The Saints have been based in San Antonio since being displaced by Katrina, and are splitting this season's home schedule between San Antonio and Baton Rouge.

Benson did not attend Sunday's loss to the Chicago Bears at Tiger Stadium in Baton Rouge. Benson was involved in a pair of postgame confrontations following a loss to the Miami Dolphins there 10 days ago, lunging at a camera crew and exchanging words with a heckling fan. He informed Tagliabue in an e-mail sent later that day that he would not attend any more games in Baton Rouge, although Saints officials had left open the possibility that Benson might reconsider. Sunday's attendance was announced at only 32,637. . . .

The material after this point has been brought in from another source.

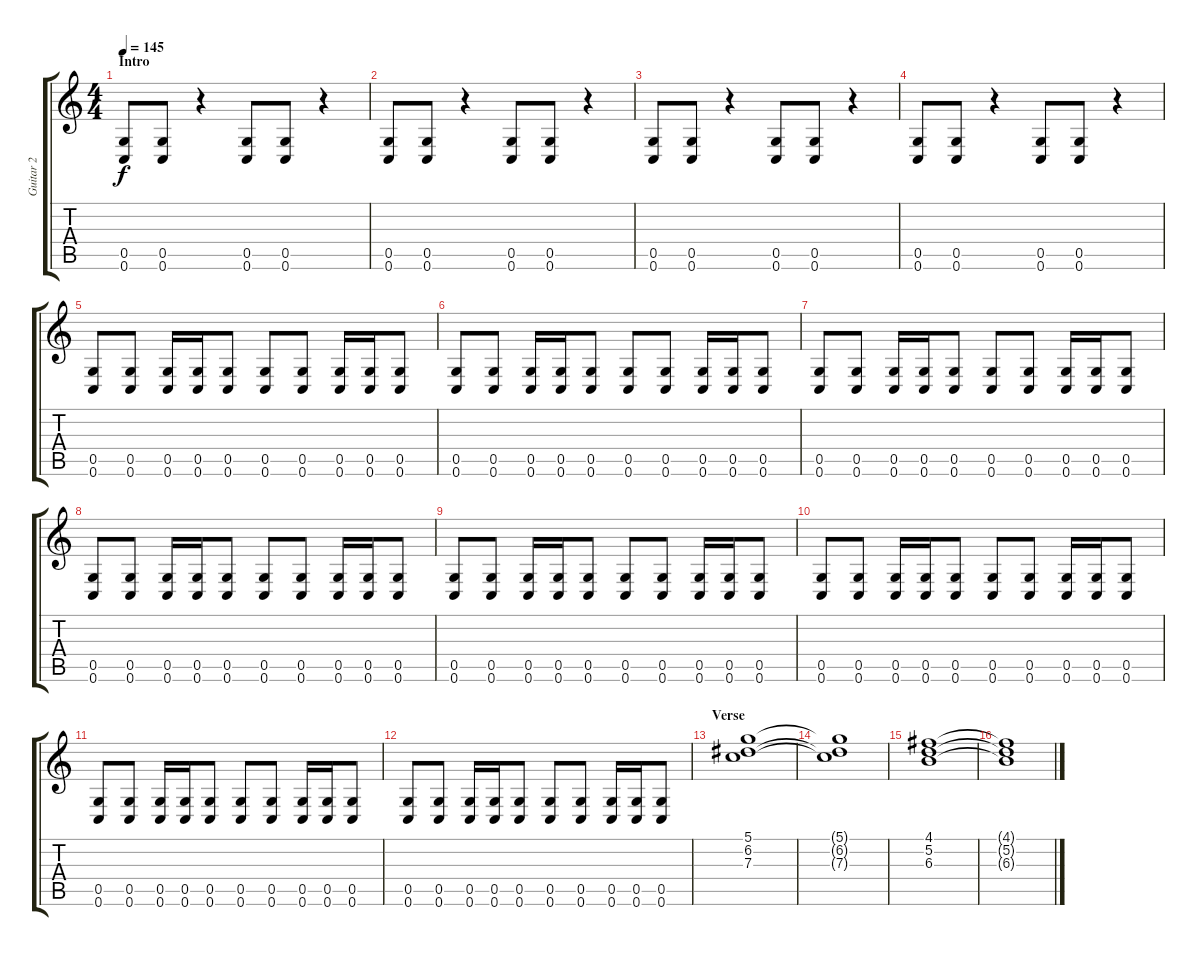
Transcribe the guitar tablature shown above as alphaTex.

The Saints signed tailback Anthony Thomas, the former Chicago starter who was just released by Dallas.

Mannings Stick Together

New York Giants quarterback Eli Manning was on hand Monday night in Foxborough, Mass., to watch his older brother Peyton throw three touchdowns passes to lead the Indianapolis Colts to a triumph over the New England Patriots. Eight days earlier, Peyton had been at Giants Stadium on the Colts' bye weekend to watch the Giants beat the Washington Redskins. Peyton said he went to a Halloween party with his brother that weekend in an Elvis costume.

"It was really one of the more enjoyable nights I've had," he said. "Nobody recognized me. Well, they recognized me, but they recognized me as Elvis. I'm going to have to bring that back to Indianapolis. Of course, I just blew my secret." . . .

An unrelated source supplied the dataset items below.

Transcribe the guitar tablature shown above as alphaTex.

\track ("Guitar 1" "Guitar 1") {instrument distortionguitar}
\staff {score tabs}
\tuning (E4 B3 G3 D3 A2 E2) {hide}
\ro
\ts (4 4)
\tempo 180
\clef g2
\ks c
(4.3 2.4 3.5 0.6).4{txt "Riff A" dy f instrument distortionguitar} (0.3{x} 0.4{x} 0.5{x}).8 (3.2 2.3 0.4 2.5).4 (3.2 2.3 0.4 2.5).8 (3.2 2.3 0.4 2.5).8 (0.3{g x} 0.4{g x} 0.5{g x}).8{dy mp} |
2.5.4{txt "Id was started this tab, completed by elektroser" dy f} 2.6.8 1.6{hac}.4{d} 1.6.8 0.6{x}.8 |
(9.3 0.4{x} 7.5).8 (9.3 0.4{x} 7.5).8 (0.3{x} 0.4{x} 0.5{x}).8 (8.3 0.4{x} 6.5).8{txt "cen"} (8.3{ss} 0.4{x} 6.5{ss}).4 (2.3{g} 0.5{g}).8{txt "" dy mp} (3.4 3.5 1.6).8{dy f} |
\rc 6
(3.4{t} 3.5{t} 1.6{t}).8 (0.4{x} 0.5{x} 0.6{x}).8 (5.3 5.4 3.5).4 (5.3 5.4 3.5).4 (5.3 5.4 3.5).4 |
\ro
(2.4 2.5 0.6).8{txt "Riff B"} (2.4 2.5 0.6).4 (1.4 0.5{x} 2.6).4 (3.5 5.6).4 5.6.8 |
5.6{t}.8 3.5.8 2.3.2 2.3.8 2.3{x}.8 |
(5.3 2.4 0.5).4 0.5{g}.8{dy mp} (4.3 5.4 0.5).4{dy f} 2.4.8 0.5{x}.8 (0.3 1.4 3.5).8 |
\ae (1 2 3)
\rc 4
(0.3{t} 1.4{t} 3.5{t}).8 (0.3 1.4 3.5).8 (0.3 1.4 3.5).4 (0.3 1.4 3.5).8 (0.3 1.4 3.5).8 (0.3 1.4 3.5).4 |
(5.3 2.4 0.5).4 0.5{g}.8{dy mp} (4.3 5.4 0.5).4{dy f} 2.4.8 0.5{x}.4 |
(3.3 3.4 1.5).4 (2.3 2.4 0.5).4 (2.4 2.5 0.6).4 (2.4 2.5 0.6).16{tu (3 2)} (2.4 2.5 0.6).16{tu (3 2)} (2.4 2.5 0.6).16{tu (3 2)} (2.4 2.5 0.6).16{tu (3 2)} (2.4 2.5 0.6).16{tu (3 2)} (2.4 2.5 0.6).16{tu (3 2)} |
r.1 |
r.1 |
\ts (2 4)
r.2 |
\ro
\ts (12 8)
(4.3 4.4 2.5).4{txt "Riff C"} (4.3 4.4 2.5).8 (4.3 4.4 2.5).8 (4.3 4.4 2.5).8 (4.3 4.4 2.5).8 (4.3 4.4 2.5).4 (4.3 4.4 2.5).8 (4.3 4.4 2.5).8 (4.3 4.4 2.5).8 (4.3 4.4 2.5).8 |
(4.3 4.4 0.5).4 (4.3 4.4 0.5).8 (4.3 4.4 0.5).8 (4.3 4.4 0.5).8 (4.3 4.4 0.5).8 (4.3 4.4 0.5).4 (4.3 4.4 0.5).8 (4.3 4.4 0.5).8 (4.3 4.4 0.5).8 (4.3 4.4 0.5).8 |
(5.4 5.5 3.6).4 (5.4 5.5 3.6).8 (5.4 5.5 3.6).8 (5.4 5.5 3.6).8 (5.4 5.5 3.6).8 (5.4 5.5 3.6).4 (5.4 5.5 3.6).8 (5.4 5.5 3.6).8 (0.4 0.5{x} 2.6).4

Colts Coach Tony Dungy's postgame news conference Monday was interrupted briefly by the ringing of a media member's cell phone. The personable Dungy didn't storm out of the room, as Green Bay Packers Coach Mike Sherman did last week under similar circumstances. "Isn't there something about cell phones?" Dungy said with a grin. "We will keep it going, though." . . .

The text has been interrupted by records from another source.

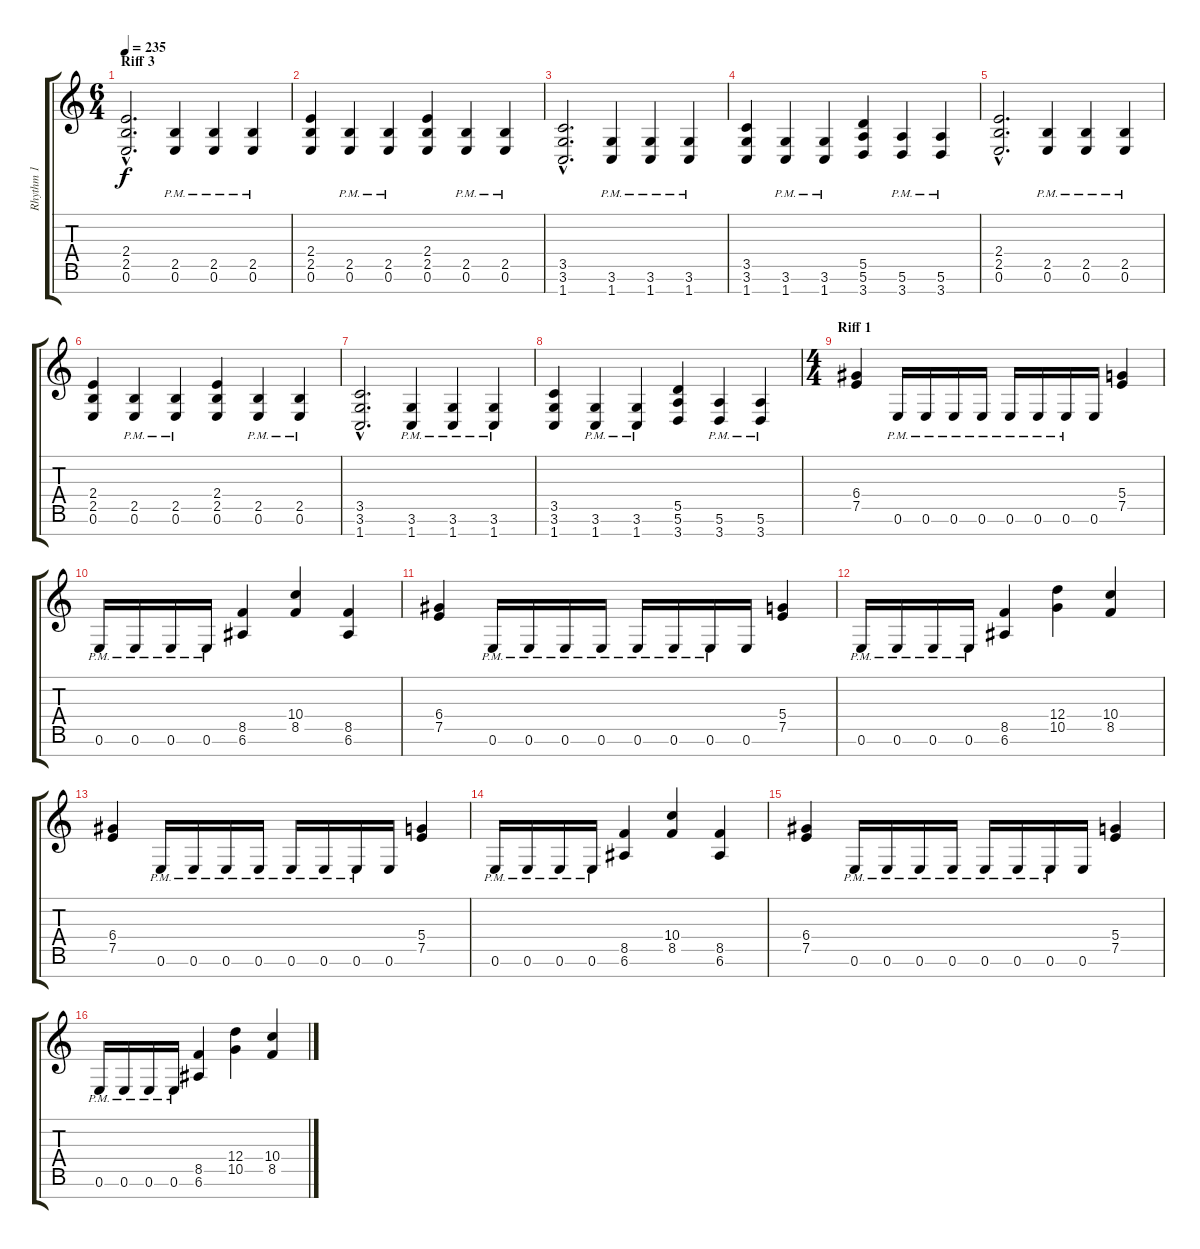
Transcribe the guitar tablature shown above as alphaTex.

\track ("Rhythm 1" "Rhythm 1") {instrument distortionguitar}
\staff {score tabs}
\tuning (E4 B3 G3 D3 A2 E2 B1) {hide}
\ts (6 4)
\section ("" "Riff 3")
\tempo 235
\clef g2
\ks c
(2.4{hac} 2.5{hac} 0.6{hac}).2{d dy f} (2.5{pm} 0.6{pm}).4 (2.5{pm} 0.6{pm}).4 (2.5{pm} 0.6{pm}).4 |
(2.4 2.5 0.6).4 (2.5{pm} 0.6{pm}).4 (2.5{pm} 0.6{pm}).4 (2.4 2.5 0.6).4 (2.5{pm} 0.6{pm}).4 (2.5{pm} 0.6{pm}).4 |
(3.5{hac} 3.6{hac} 1.7{hac}).2{d} (3.6{pm} 1.7{pm}).4 (3.6{pm} 1.7{pm}).4 (3.6{pm} 1.7{pm}).4 |
(3.5 3.6 1.7).4 (3.6{pm} 1.7{pm}).4 (3.6{pm} 1.7{pm}).4 (5.5 5.6 3.7).4 (5.6{pm} 3.7{pm}).4 (5.6{pm} 3.7{pm}).4 |
(2.4{hac} 2.5{hac} 0.6{hac}).2{d} (2.5{pm} 0.6{pm}).4 (2.5{pm} 0.6{pm}).4 (2.5{pm} 0.6{pm}).4 |
(2.4 2.5 0.6).4 (2.5{pm} 0.6{pm}).4 (2.5{pm} 0.6{pm}).4 (2.4 2.5 0.6).4 (2.5{pm} 0.6{pm}).4 (2.5{pm} 0.6{pm}).4 |
(3.5{hac} 3.6{hac} 1.7{hac}).2{d} (3.6{pm} 1.7{pm}).4 (3.6{pm} 1.7{pm}).4 (3.6{pm} 1.7{pm}).4 |
(3.5 3.6 1.7).4 (3.6{pm} 1.7{pm}).4 (3.6{pm} 1.7{pm}).4 (5.5 5.6 3.7).4 (5.6{pm} 3.7{pm}).4 (5.6{pm} 3.7{pm}).4 |
\ts (4 4)
\section ("" "Riff 1")
(6.4 7.5).4 0.6{pm}.16 0.6{pm}.16 0.6{pm}.16 0.6{pm}.16 0.6{pm}.16 0.6{pm}.16 0.6{pm}.16 0.6.16 (5.4 7.5).4 |
0.6{pm}.16 0.6{pm}.16 0.6{pm}.16 0.6{pm}.16 (8.5 6.6).4 (10.4 8.5).4 (8.5 6.6).4 |
(6.4 7.5).4 0.6{pm}.16 0.6{pm}.16 0.6{pm}.16 0.6{pm}.16 0.6{pm}.16 0.6{pm}.16 0.6{pm}.16 0.6.16 (5.4 7.5).4 |
0.6{pm}.16 0.6{pm}.16 0.6{pm}.16 0.6{pm}.16 (8.5 6.6).4 (12.4 10.5).4 (10.4 8.5).4 |
(6.4 7.5).4 0.6{pm}.16 0.6{pm}.16 0.6{pm}.16 0.6{pm}.16 0.6{pm}.16 0.6{pm}.16 0.6{pm}.16 0.6.16 (5.4 7.5).4 |
0.6{pm}.16 0.6{pm}.16 0.6{pm}.16 0.6{pm}.16 (8.5 6.6).4 (10.4 8.5).4 (8.5 6.6).4 |
(6.4 7.5).4 0.6{pm}.16 0.6{pm}.16 0.6{pm}.16 0.6{pm}.16 0.6{pm}.16 0.6{pm}.16 0.6{pm}.16 0.6.16 (5.4 7.5).4 |
0.6{pm}.16 0.6{pm}.16 0.6{pm}.16 0.6{pm}.16 (8.5 6.6).4 (12.4 10.5).4 (10.4 8.5).4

The Patriots' struggles have become sufficiently exasperating that normally affable quarterback Tom Brady, who also threw three touchdown passes Monday, was testy after the game. He made a brief statement during his postgame news conference, then exited without answering questions. "I'll make it short and sweet," Brady said. "I don't have much to say. I mean, we got our butts kicked and we need to play better and we've got to fight harder. And give a lot of credit to the Colts. They played really well. I think we just made too many mistakes, and there's a lot of football left. We're 4-4. We've got a lot of division games and hopefully we can turn it around. But the Colts certainly outplayed us. They were the better team [Monday night]. And that's it. Thank you." . . .

Jets wide receiver Wayne Chrebet likely will announce his retirement soon. Chrebet was placed on the injured reserve list Monday after he suffered a concussion Sunday. It reportedly was at least the ninth concussion of Chrebet's college and pro career . . . .

Pittsburgh Steelers Coach Bill Cowher is sticking with quarterback Charlie Batch as the starter this week, giving Ben Roethlisberger another week to heal from arthroscopic knee surgery. Batch directed last weekend's win at Green Bay and is scheduled to start Sunday night against Cleveland.

Carolina quarterback Jake Delhomme believes the Panthers are "confident, but not a cocky football team" after six wins.